[Begin Supplied passage]

Anders Jax has started 18 posts and replied 64 times.

@Lane Kawaoka

Well the splits are going to determine how much of the rent increases and reversion capital go to the LP, and obviously those things are key to building the model of the cash flows. But the split is certainly important, and for some reason the GP Im doing a favor in intro’ing to serious friggin investors, is proposing a wild change to what seems like a pretty straight forward part of the deal (the waterfall)

@Brian Burke

Well you could over distribute in the case of say you pay LP and GP each year and LP gets 11% for 4 years, and GP earns some decent money whatever it is, then the real estate market plummets, cash flows go to zilch or negative and they sell the property for a loss, and all of a sudden the LP has taken home a 3% IRR including the sale. Wouldnt they be entitled to clawback some of the money the GP took in the waterfall, before things went sour?

@Brian Burke

I hear you, but say the LP was getting 13% roe per year in cash, then the property sold for 3x at the end of 4 years. They would have only been paid 52% of their money back at time of the sale. So you could either think of it as they had 48% of capital left to be repaid, or they had just been paid their investment interest every year and have 100% of principal to be paid back first. Doesnt change the IRR calculation does it?

[End Supplied passage]
[Begin Records provided]

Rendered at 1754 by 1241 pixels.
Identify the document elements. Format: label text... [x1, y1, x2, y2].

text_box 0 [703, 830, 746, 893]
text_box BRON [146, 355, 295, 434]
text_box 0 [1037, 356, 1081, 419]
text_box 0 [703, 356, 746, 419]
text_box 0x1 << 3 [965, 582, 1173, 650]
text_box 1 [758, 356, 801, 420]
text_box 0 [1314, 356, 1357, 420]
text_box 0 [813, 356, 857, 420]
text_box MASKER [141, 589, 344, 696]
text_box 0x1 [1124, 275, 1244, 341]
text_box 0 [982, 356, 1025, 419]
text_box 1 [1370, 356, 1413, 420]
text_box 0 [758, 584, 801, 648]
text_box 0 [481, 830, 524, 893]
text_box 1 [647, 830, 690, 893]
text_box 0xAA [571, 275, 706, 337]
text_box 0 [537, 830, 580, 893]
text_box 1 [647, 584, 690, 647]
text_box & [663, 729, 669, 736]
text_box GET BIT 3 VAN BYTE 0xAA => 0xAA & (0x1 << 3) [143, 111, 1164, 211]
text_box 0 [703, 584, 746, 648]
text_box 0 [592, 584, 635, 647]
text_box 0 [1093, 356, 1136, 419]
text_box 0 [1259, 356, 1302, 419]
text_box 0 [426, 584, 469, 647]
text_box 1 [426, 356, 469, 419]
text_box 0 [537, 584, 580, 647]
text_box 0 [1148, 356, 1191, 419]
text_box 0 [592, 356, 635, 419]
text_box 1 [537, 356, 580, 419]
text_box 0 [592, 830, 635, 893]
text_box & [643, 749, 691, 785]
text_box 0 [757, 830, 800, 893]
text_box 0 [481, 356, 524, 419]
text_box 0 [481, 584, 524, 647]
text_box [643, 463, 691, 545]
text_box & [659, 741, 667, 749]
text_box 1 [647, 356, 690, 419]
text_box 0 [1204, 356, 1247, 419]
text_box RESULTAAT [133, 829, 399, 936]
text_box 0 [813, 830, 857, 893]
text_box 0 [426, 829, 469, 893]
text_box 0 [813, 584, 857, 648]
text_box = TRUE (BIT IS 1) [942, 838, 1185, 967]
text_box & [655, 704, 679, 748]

[End Records provided]

Task requirements >>
• A. In the forum post on deal waterfalls, how much of their money would the LP have been paid back at the time of the sale if they received 13% ROE per year in cash for 4 years?
• B. Transcribe the forum post on deal waterfalls from "Well you could" up to and including "calculation does it?".
• C. Pick up the forum post on deal waterfalls after its final sentence and keep writing.

Task responses >>
• A. 52% of their money.

• B.
Well you could over distribute in the case of say you pay LP and GP each year and LP gets 11% for 4 years, and GP earns some decent money whatever it is, then the real estate market plummets, cash flows go to zilch or negative and they sell the property for a loss, and all of a sudden the LP has taken home a 3% IRR including the sale. Wouldnt they be entitled to clawback some of the money the GP took in the waterfall, before things went sour?

@Brian Burke

I hear you, but say the LP was getting 13% roe per year in cash, then the property sold for 3x at the end of 4 years. They would have only been paid 52% of their money back at time of the sale. So you could either think of it as they had 48% of capital left to be repaid, or they had just been paid their investment interest every year and have 100% of principal to be paid back first. Doesnt change the IRR calculation does it?

• C.
So if you had a licensed inn or hotel, all suites of 3-5 bedrooms, say 5 suites, for a total of 20 beds, property has a pool as well, no front desk/concierge, What would you pay a property manager to basically manage the cleaners (come at end of each stay, and for a fee on demand), respond to inquiries/complaints, handle and schedule maintenance/repairmen, handle bookings and do the marketing function?

Are we talking 8%, 15%...?

@Brian Burke

Thank you for that. So correct me if Im wrong but it seems like theres really two main structures in the end

1. Payback of invested capital in full, then the waterfall distribution starts.

2. Distribute the 8% pref, and 60/40 thereafter, each year, and when there is a sale, return the original capital in full and the remaining cash is also run through the waterfall.

So you’re either repaying funds first, then running the waterfall after 100% is repaid; or you are running waterfall distribution to both lp and gp right away, counting that as investment income, and the original investment will be paid back at the end, or at a refinancing, or something like that. And I guess if the ending sale or event leaves the LP below an 8% irr, then there would be a lookback provision for the GP to pay back the money they earned until the LP had made their 8%?

@Mike Dymski

25% seems like one hell of a tremendous return, but yes this whole thing is absurd.

These guys have gone from single family deals for short term rental model with unsophisticated investors basically splitting cash flows 50%, and getting 30% returns before asset appreciation, so maybe 40% returns if they are able to sell them at a good cap rate, to wanting to do multi-unit (20-100 bed) hotels, and think they are earning too much for their investors so they are proposing something absurd because its pretty obvious they aren’t familiar with institutional money and their return requirements.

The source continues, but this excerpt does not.